Behind the scenes of the massive COVID-19 case report dataset – lessons from the unreadiness of artificial intelligence

Behind the scenes of the massive COVID-19 case report dataset – lessons from the unreadiness of artificial intelligence

We’ve just published a massive line-list data on Scientific Data (, containing 14k+ COVID-19 cases with their detailed mobility and epidemiological information (28 data fields). The dataset is still being constantly updated, on a bi-weekly basis.

More than 20 research assistants are enrolled in this labor-intensive work, curating the 28 different features from a paragraph of report for each case disclosed by the health authorities online.

This is not an easy job. 

Some of the features, e.g., the interim transits of the cases’ mobility, the close contact scenario, and when the symptoms were discovered, have proven quite difficult to be accurately understood. Disputes happen between coders, and an extra help is often needed to resolve the disputes.

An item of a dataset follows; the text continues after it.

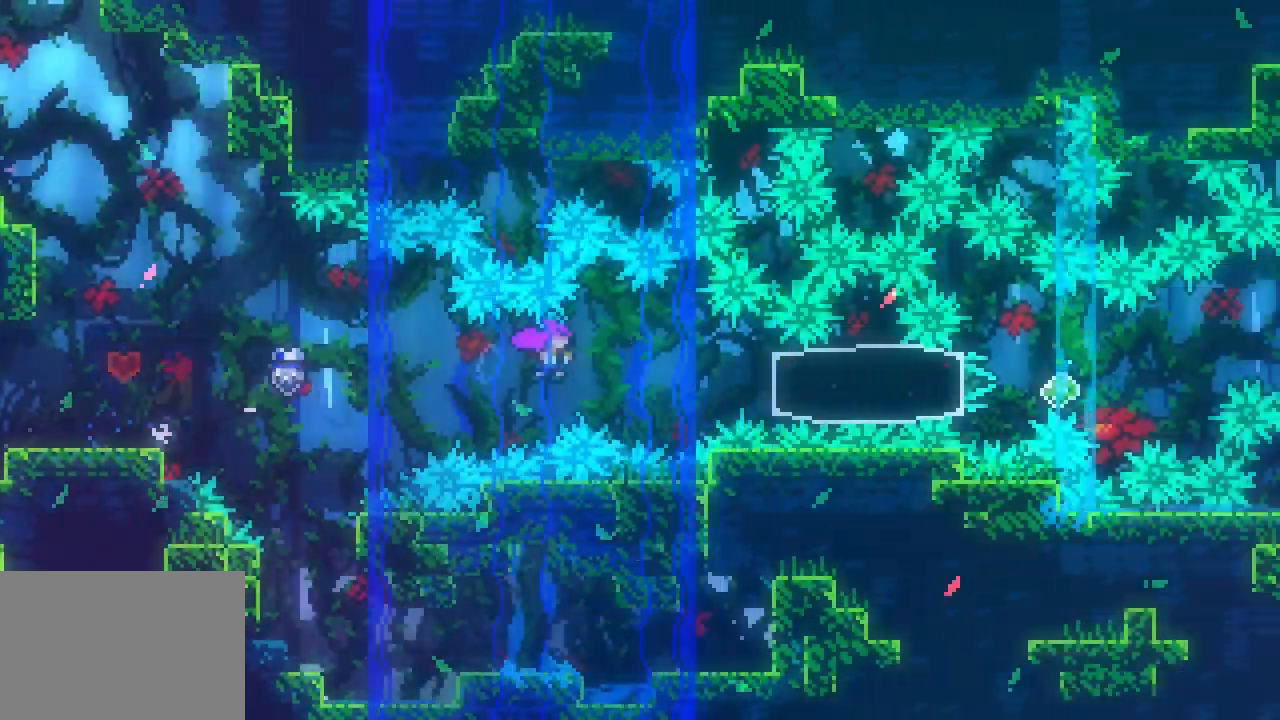
Gameplay with keyboard; each line is a JSON object with the keys held at the frame after it. "events" lists presses ("down") and releases ("up") of "dash", "demo", "down", "jump", "jump2", "jump3", "left", "right" and "up" between this image and that frame as [ms after this image, input, new state], when the widget could be followed in between. No other keys are recorded. Mouse input is not recorded. Key names are as the overlay labels them; some are game actions (e.g. jump) rather than physical keys. Not read: grab other_keys.
{"keys": ["right"], "events": [[150, "dash", "down"], [150, "jump3", "up"], [233, "dash", "up"]]}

We thought about seeking help from artificial intelligence for extracting the information in the first place. But only until now, i.e., a whole year after the outbreak, have we developed a first version of usable algorithm, achieving ~80% of accuracy for some easy fields. The machine learnt results are still far from immediately publishable, but they are already helping to speed up the human coding process.

Don’t get us wrong. We (and our collaborators) are not amateurs in NLP algorithms. Actually, our collaborators in Dalian University of Technology are among the best NLP scientists on Chinese language. Now, why artificial intelligence doesn’t help, then?

We think the reasons are two folds.

First, coding these online reports is a highly non-standard task. Although the nature of the tasks is just to extract entities and time, the problem is not that simple. Different types of entities are mixed, the coupling of entities and time (e.g., the mobility trajectory and epidemiological timeline) are complex, and the usage of languages by authorities in different regions are largely ... different. The algorithms trained from and performed well on standard datasets are just “unacclimatized” on these non-standard data.

Second, machine needs to learn from human. Humans have to feed the machine with enough samples for them to learn. In our case, 14k case reports seem like a massive number for human but are just an appetizer for the algorithm.

Now that we (luckily) have our first version algorithm running, the research assistants can finally catch a breath. But what we really hope is that they can easily sleep at night, without worrying about more jobs to be done when they wake up in the morning.